#### Required action:
What lines below include the word "GenerationSoftware"? Copy each one.

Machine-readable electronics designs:
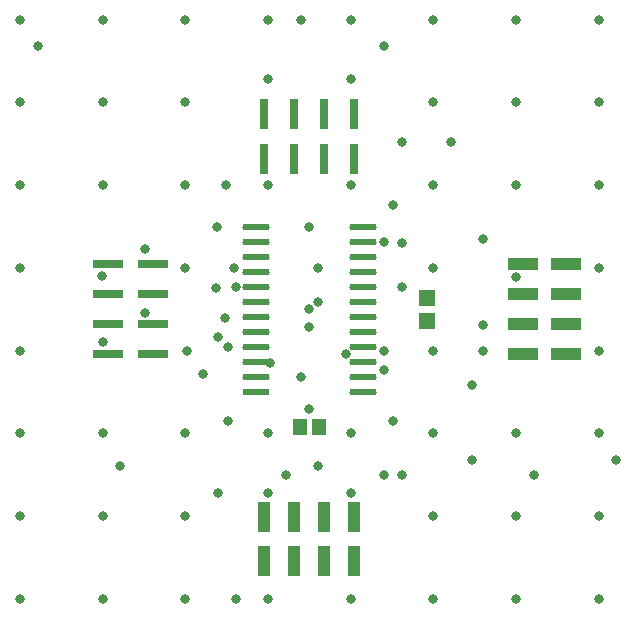
<source format=gbr>
%TF.GenerationSoftware,Altium Limited,Altium Designer,22.2.1 (43)*%
G04 Layer_Color=16711935*
%FSLAX43Y43*%
%MOMM*%
%TF.SameCoordinates,12936C2D-F9F3-4D5E-B855-D0F9E265F173*%
%TF.FilePolarity,Negative*%
%TF.FileFunction,Soldermask,Bot*%
%TF.Part,Single*%
G01*
G75*
%TA.AperFunction,ViaPad*%
%ADD13C,0.800*%
%TA.AperFunction,SMDPad,CuDef*%
%ADD14R,0.800X2.500*%
%ADD15R,2.500X0.800*%
%ADD16R,2.500X1.000*%
%ADD17R,1.000X2.500*%
G04:AMPARAMS|DCode=18|XSize=2.298mm|YSize=0.567mm|CornerRadius=0.283mm|HoleSize=0mm|Usage=FLASHONLY|Rotation=0.000|XOffset=0mm|YOffset=0mm|HoleType=Round|Shape=RoundedRectangle|*
%AMROUNDEDRECTD18*
21,1,2.298,0.000,0,0,0.0*
21,1,1.731,0.567,0,0,0.0*
1,1,0.567,0.865,0.000*
1,1,0.567,-0.865,0.000*
1,1,0.567,-0.865,0.000*
1,1,0.567,0.865,0.000*
%
%ADD18ROUNDEDRECTD18*%
%ADD19R,2.298X0.567*%
%ADD20R,1.300X1.450*%
%ADD21R,1.450X1.350*%
D13*
X19000Y21986D02*
D03*
X17621Y24000D02*
D03*
X28000Y19024D02*
D03*
X17500Y31000D02*
D03*
X20962Y38000D02*
D03*
X20141Y29313D02*
D03*
X21781Y29413D02*
D03*
X21645Y31013D02*
D03*
X20163Y34485D02*
D03*
X20903Y26771D02*
D03*
X54000Y14740D02*
D03*
X41771D02*
D03*
Y21090D02*
D03*
X31123Y23690D02*
D03*
X35097Y18042D02*
D03*
X38500Y24000D02*
D03*
X34357Y22315D02*
D03*
X27260Y21745D02*
D03*
X42672Y26170D02*
D03*
Y24000D02*
D03*
X35837Y29337D02*
D03*
X34357Y24000D02*
D03*
X46990Y13491D02*
D03*
X38500Y17000D02*
D03*
X35852Y13470D02*
D03*
X34346Y33215D02*
D03*
X35852Y33140D02*
D03*
X38500Y38000D02*
D03*
Y45000D02*
D03*
Y52000D02*
D03*
X40000Y41664D02*
D03*
X35814D02*
D03*
X35111Y36305D02*
D03*
X26000Y13491D02*
D03*
X34357Y13470D02*
D03*
X24665Y22964D02*
D03*
X21099Y24325D02*
D03*
X20300Y25154D02*
D03*
X12000Y14232D02*
D03*
X28740D02*
D03*
Y28146D02*
D03*
Y30996D02*
D03*
X28000Y34485D02*
D03*
X45500Y38000D02*
D03*
X42672Y33460D02*
D03*
X31500Y38000D02*
D03*
X31496Y46998D02*
D03*
X5000Y49792D02*
D03*
X34357D02*
D03*
X21764Y3000D02*
D03*
X28000Y27500D02*
D03*
X20300Y11966D02*
D03*
X28000Y26030D02*
D03*
X3500Y31000D02*
D03*
X14115Y27186D02*
D03*
X27300Y52011D02*
D03*
X31500Y17000D02*
D03*
X21082Y18042D02*
D03*
X24500Y17000D02*
D03*
X14115Y32624D02*
D03*
X52500Y24000D02*
D03*
X38500Y31000D02*
D03*
X24491Y47001D02*
D03*
X24538Y11946D02*
D03*
X31496D02*
D03*
X10456Y30306D02*
D03*
X10529Y24759D02*
D03*
X45500Y30260D02*
D03*
X3500Y52000D02*
D03*
Y45000D02*
D03*
Y38000D02*
D03*
Y24000D02*
D03*
Y17000D02*
D03*
Y10000D02*
D03*
X52500D02*
D03*
X38500D02*
D03*
X17500D02*
D03*
X10500D02*
D03*
X45500D02*
D03*
X52500Y3000D02*
D03*
X38500D02*
D03*
X31500D02*
D03*
X24500D02*
D03*
X17500D02*
D03*
X10500D02*
D03*
X3500D02*
D03*
X45500D02*
D03*
X52500Y17000D02*
D03*
X17500D02*
D03*
X10500D02*
D03*
X45500D02*
D03*
X52500Y31000D02*
D03*
Y38000D02*
D03*
X24500D02*
D03*
X17500D02*
D03*
X10500D02*
D03*
X45500Y45000D02*
D03*
X10500D02*
D03*
X17500D02*
D03*
X52500D02*
D03*
Y52000D02*
D03*
X45500D02*
D03*
X31500D02*
D03*
X24500D02*
D03*
X17500D02*
D03*
X10500D02*
D03*
D14*
X24190Y44040D02*
D03*
X26730D02*
D03*
X24190Y40210D02*
D03*
X26730D02*
D03*
X29270Y44040D02*
D03*
X31810D02*
D03*
X29270Y40210D02*
D03*
X31810D02*
D03*
D15*
X14790Y31310D02*
D03*
Y28770D02*
D03*
X10960Y31310D02*
D03*
Y28770D02*
D03*
X14790Y26230D02*
D03*
Y23690D02*
D03*
X10960Y26230D02*
D03*
Y23690D02*
D03*
D16*
X46080Y31310D02*
D03*
Y28770D02*
D03*
X49780Y31310D02*
D03*
Y28770D02*
D03*
Y23690D02*
D03*
X46080D02*
D03*
X49780Y26230D02*
D03*
X46080D02*
D03*
D17*
X26730Y9920D02*
D03*
Y6220D02*
D03*
X24190Y9920D02*
D03*
Y6220D02*
D03*
X29270D02*
D03*
X31810D02*
D03*
X29270Y9920D02*
D03*
X31810D02*
D03*
D18*
X32528Y20515D02*
D03*
Y21785D02*
D03*
Y23055D02*
D03*
Y24325D02*
D03*
Y25595D02*
D03*
Y26865D02*
D03*
Y28135D02*
D03*
Y29405D02*
D03*
Y30675D02*
D03*
Y31945D02*
D03*
Y33215D02*
D03*
Y34485D02*
D03*
X23472D02*
D03*
Y33215D02*
D03*
Y31945D02*
D03*
Y30675D02*
D03*
Y29405D02*
D03*
Y28135D02*
D03*
Y26865D02*
D03*
Y25595D02*
D03*
Y24325D02*
D03*
Y23055D02*
D03*
Y21785D02*
D03*
D19*
Y20515D02*
D03*
D20*
X28825Y17500D02*
D03*
X27175D02*
D03*
D21*
X38000Y26500D02*
D03*
Y28450D02*
D03*
%TF.MD5,5ecb56395b7f6e7e76a3e0a79b68236f*%
M02*

</source>
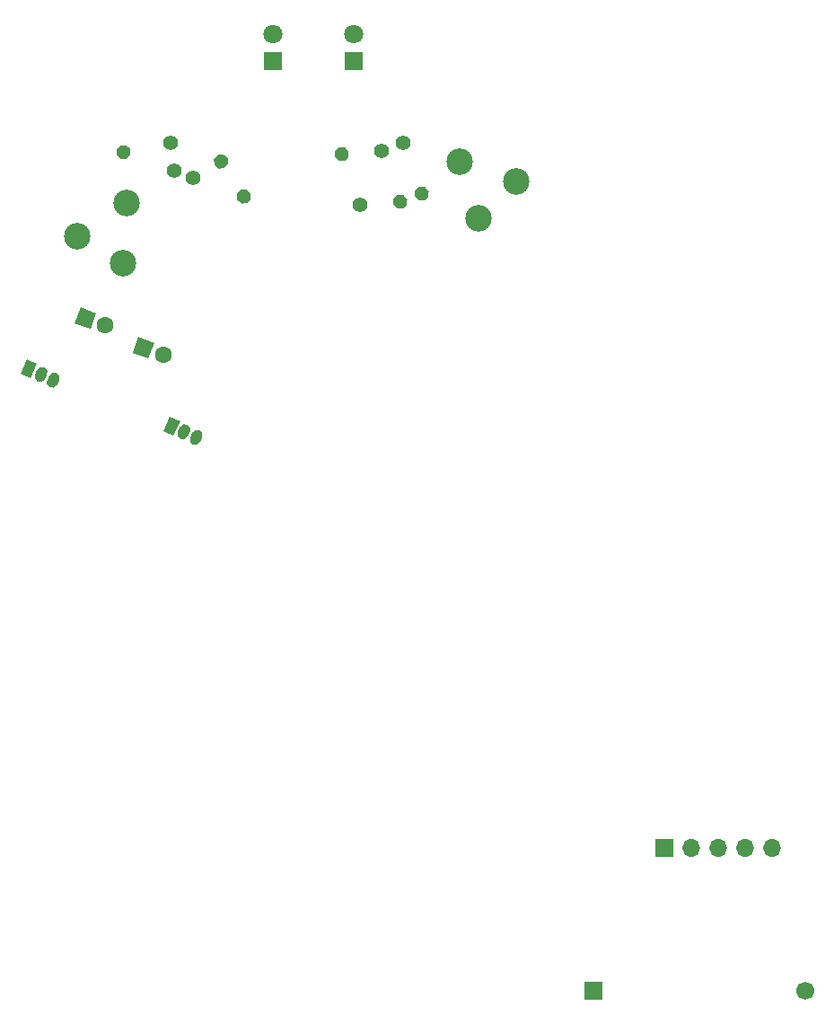
<source format=gbs>
G04 #@! TF.GenerationSoftware,KiCad,Pcbnew,(5.1.9)-1*
G04 #@! TF.CreationDate,2021-10-05T22:25:52-05:00*
G04 #@! TF.ProjectId,astable_badge,61737461-626c-4655-9f62-616467652e6b,1*
G04 #@! TF.SameCoordinates,Original*
G04 #@! TF.FileFunction,Soldermask,Bot*
G04 #@! TF.FilePolarity,Negative*
%FSLAX46Y46*%
G04 Gerber Fmt 4.6, Leading zero omitted, Abs format (unit mm)*
G04 Created by KiCad (PCBNEW (5.1.9)-1) date 2021-10-05 22:25:52*
%MOMM*%
%LPD*%
G01*
G04 APERTURE LIST*
%ADD10R,1.700000X1.700000*%
%ADD11C,1.700000*%
%ADD12C,0.100000*%
%ADD13C,1.600000*%
%ADD14C,1.800000*%
%ADD15R,1.800000X1.800000*%
%ADD16C,1.400000*%
%ADD17C,2.500000*%
%ADD18O,1.700000X1.700000*%
G04 APERTURE END LIST*
D10*
X169278000Y-124714000D03*
D11*
X189278000Y-124714000D03*
D12*
G36*
X120386630Y-61819138D02*
G01*
X120933862Y-60315630D01*
X122437370Y-60862862D01*
X121890138Y-62366370D01*
X120386630Y-61819138D01*
G37*
D13*
X123291385Y-62025040D03*
X128752385Y-64819040D03*
D12*
G36*
X125847630Y-64613138D02*
G01*
X126394862Y-63109630D01*
X127898370Y-63656862D01*
X127351138Y-65160370D01*
X125847630Y-64613138D01*
G37*
D14*
X139065000Y-34544000D03*
D15*
X139065000Y-37084000D03*
X146685000Y-37084000D03*
D14*
X146685000Y-34544000D03*
G36*
G01*
X116642088Y-66628319D02*
X116832266Y-66220481D01*
G75*
G02*
X117529953Y-65966544I475812J-221875D01*
G01*
X117529953Y-65966544D01*
G75*
G02*
X117783890Y-66664231I-221875J-475812D01*
G01*
X117593712Y-67072069D01*
G75*
G02*
X116896025Y-67326006I-475812J221875D01*
G01*
X116896025Y-67326006D01*
G75*
G02*
X116642088Y-66628319I221875J475812D01*
G01*
G37*
G36*
G01*
X117793099Y-67165044D02*
X117983277Y-66757206D01*
G75*
G02*
X118680964Y-66503269I475812J-221875D01*
G01*
X118680964Y-66503269D01*
G75*
G02*
X118934901Y-67200956I-221875J-475812D01*
G01*
X118744723Y-67608794D01*
G75*
G02*
X118047036Y-67862731I-475812J221875D01*
G01*
X118047036Y-67862731D01*
G75*
G02*
X117793099Y-67165044I221875J475812D01*
G01*
G37*
D12*
G36*
X115269203Y-66567406D02*
G01*
X115903130Y-65207945D01*
X116854753Y-65651694D01*
X116220826Y-67011155D01*
X115269203Y-66567406D01*
G37*
G36*
X128747225Y-71958856D02*
G01*
X129381152Y-70599395D01*
X130332775Y-71043144D01*
X129698848Y-72402605D01*
X128747225Y-71958856D01*
G37*
G36*
G01*
X131271121Y-72556494D02*
X131461299Y-72148656D01*
G75*
G02*
X132158986Y-71894719I475812J-221875D01*
G01*
X132158986Y-71894719D01*
G75*
G02*
X132412923Y-72592406I-221875J-475812D01*
G01*
X132222745Y-73000244D01*
G75*
G02*
X131525058Y-73254181I-475812J221875D01*
G01*
X131525058Y-73254181D01*
G75*
G02*
X131271121Y-72556494I221875J475812D01*
G01*
G37*
G36*
G01*
X130120110Y-72019769D02*
X130310288Y-71611931D01*
G75*
G02*
X131007975Y-71357994I475812J-221875D01*
G01*
X131007975Y-71357994D01*
G75*
G02*
X131261912Y-72055681I-221875J-475812D01*
G01*
X131071734Y-72463519D01*
G75*
G02*
X130374047Y-72717456I-475812J221875D01*
G01*
X130374047Y-72717456D01*
G75*
G02*
X130120110Y-72019769I221875J475812D01*
G01*
G37*
G36*
G01*
X125652746Y-45923752D02*
X125652746Y-45923752D01*
G75*
G02*
X124755547Y-46342123I-657785J239414D01*
G01*
X124755547Y-46342123D01*
G75*
G02*
X124337176Y-45444924I239414J657785D01*
G01*
X124337176Y-45444924D01*
G75*
G02*
X125234375Y-45026553I657785J-239414D01*
G01*
X125234375Y-45026553D01*
G75*
G02*
X125652746Y-45923752I-239414J-657785D01*
G01*
G37*
D16*
X129768600Y-47421800D03*
X151384000Y-44831000D03*
G36*
G01*
X152882048Y-48946854D02*
X152882048Y-48946854D01*
G75*
G02*
X153779247Y-49365225I239414J-657785D01*
G01*
X153779247Y-49365225D01*
G75*
G02*
X153360876Y-50262424I-657785J-239414D01*
G01*
X153360876Y-50262424D01*
G75*
G02*
X152463677Y-49844053I-239414J657785D01*
G01*
X152463677Y-49844053D01*
G75*
G02*
X152882048Y-48946854I657785J239414D01*
G01*
G37*
X131572000Y-48133000D03*
G36*
G01*
X135687854Y-49631048D02*
X135687854Y-49631048D01*
G75*
G02*
X136585053Y-49212677I657785J-239414D01*
G01*
X136585053Y-49212677D01*
G75*
G02*
X137003424Y-50109876I-239414J-657785D01*
G01*
X137003424Y-50109876D01*
G75*
G02*
X136106225Y-50528247I-657785J239414D01*
G01*
X136106225Y-50528247D01*
G75*
G02*
X135687854Y-49631048I239414J657785D01*
G01*
G37*
G36*
G01*
X150850048Y-49708854D02*
X150850048Y-49708854D01*
G75*
G02*
X151747247Y-50127225I239414J-657785D01*
G01*
X151747247Y-50127225D01*
G75*
G02*
X151328876Y-51024424I-657785J-239414D01*
G01*
X151328876Y-51024424D01*
G75*
G02*
X150431677Y-50606053I-239414J657785D01*
G01*
X150431677Y-50606053D01*
G75*
G02*
X150850048Y-49708854I657785J239414D01*
G01*
G37*
X149352000Y-45593000D03*
X129413000Y-44831000D03*
G36*
G01*
X133528854Y-46329048D02*
X133528854Y-46329048D01*
G75*
G02*
X134426053Y-45910677I657785J-239414D01*
G01*
X134426053Y-45910677D01*
G75*
G02*
X134844424Y-46807876I-239414J-657785D01*
G01*
X134844424Y-46807876D01*
G75*
G02*
X133947225Y-47226247I-657785J239414D01*
G01*
X133947225Y-47226247D01*
G75*
G02*
X133528854Y-46329048I239414J657785D01*
G01*
G37*
G36*
G01*
X145821952Y-46531746D02*
X145821952Y-46531746D01*
G75*
G02*
X144924753Y-46113375I-239414J657785D01*
G01*
X144924753Y-46113375D01*
G75*
G02*
X145343124Y-45216176I657785J239414D01*
G01*
X145343124Y-45216176D01*
G75*
G02*
X146240323Y-45634547I239414J-657785D01*
G01*
X146240323Y-45634547D01*
G75*
G02*
X145821952Y-46531746I-657785J-239414D01*
G01*
G37*
X147320000Y-50647600D03*
D17*
X120637873Y-53634000D03*
X124968000Y-56134000D03*
X125322937Y-50519232D03*
X156699949Y-46611415D03*
X162031534Y-48407466D03*
X158496000Y-51943000D03*
D18*
X186182000Y-111252000D03*
X183642000Y-111252000D03*
X181102000Y-111252000D03*
X178562000Y-111252000D03*
D10*
X176022000Y-111252000D03*
M02*

</source>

#### Your solution:
%TF.GenerationSoftware,Altium Limited,Altium Designer,22.2.1 (43)*%
G04 #@! TF.GenerationSoftware,KiCad,Pcbnew,(5.1.9)-1*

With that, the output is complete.